Tár turn nostalgia into something cosmic on new EP ‘Dancing on the Event Horizon’

There’s a particular kind of emotional heaviness that Tár understand remarkably well. It’s the feeling of being suspended between collapse and catharsis, staring directly into chaos while still finding enough momentum to keep moving. On their newest EP ‘Dancing on the Event Horizon’, the Szczecin outfit transform that tension into something immersive and strangely euphoric, delivering a four-track release that feels both bruised and defiant.

The EP expands on the foundations laid by their debut mini-album while sharpening the band’s identity into something far more confident and atmospheric. Their self-described “nostalgic-gaze” aesthetic could easily sound like a gimmick on paper, but in practice it becomes the project’s emotional engine. Tár pull heavily from the grit and emotional sweep of late-90s and early-2000s alternative guitar music, yet the record never feels trapped in revivalism. Here, it sounds like memory being distorted through layers of feedback, desert-rock weight and shimmering shoegaze haze.

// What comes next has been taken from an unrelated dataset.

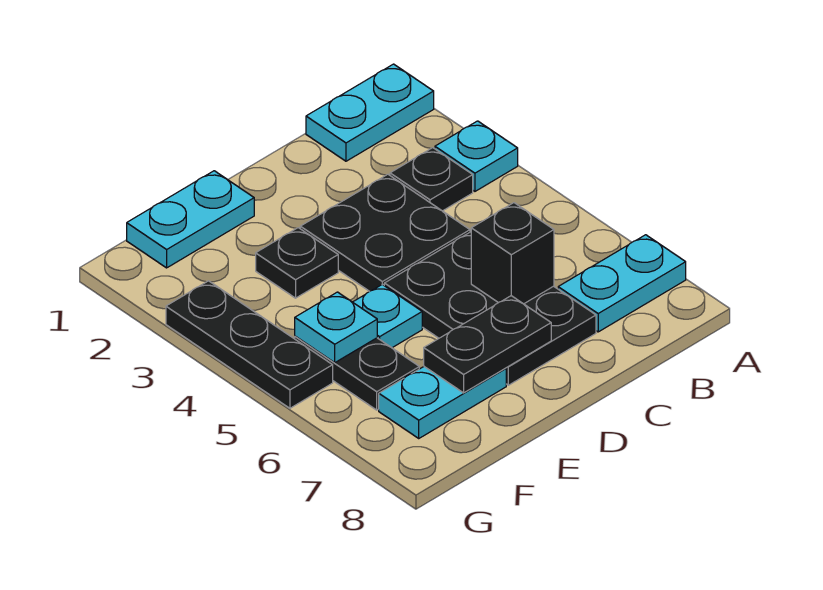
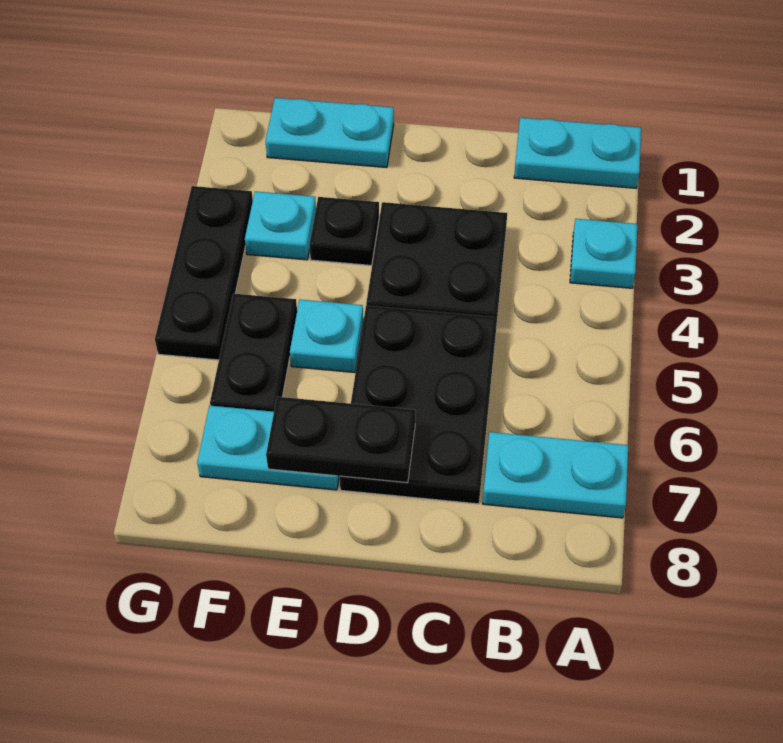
black 1x1 plate [390,148,473,211] -> none
black 1x1 brick [471,203,554,304] -> none
cyan 1x1 plate [295,292,377,362] -> cyan 1x1 plate moved to [245,191,316,260]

Opening track ‘A Course for Home’ immediately establishes the EP’s emotional scale. Thick, slow-burning guitars crash against spacious textures that feel almost celestial, while the songwriting balances vulnerability with an underlying sense of forward motion. There’s longing embedded into every chord progression, but also resilience. It’s music for people attempting to navigate emotional wreckage without losing themselves entirely.

‘Black Lights’ pushes deeper into darker territory, pairing towering riffs with a dreamlike sense of atmosphere that recalls the emotional density of Deftones at their most introspective. The contrast between crushing instrumentation and melodic fragility becomes one of the EP’s defining strengths. Tár understand that heaviness hits hardest when there’s something delicate underneath it threatening to break apart.

Elsewhere, ‘Neon Blood’ surges with restless energy, injecting flashes of grunge urgency into the band’s slow-motion landscapes, while closing track ‘Anatomy of Letting Go’ delivers the EP’s emotional payoff. The song unfolds like a final exhale after prolonged emotional pressure, drenched in layered guitars that feel simultaneously distant and overwhelming.

The production also deserves credit for how naturally it balances density and clarity. The stoner-rock grooves carry real physical weight, but there is always enough space in the mix for melody and texture to breathe. Every wall of distortion is countered by moments of openness and light, giving the songs a cinematic sense of scale.

With this release, Tár sound like a band actively shaping their own world. ‘Dancing on the Event Horizon’ is immersive, emotionally charged and impressively cohesive; an EP that gazes into darkness without losing sight of the possibility hidden inside it.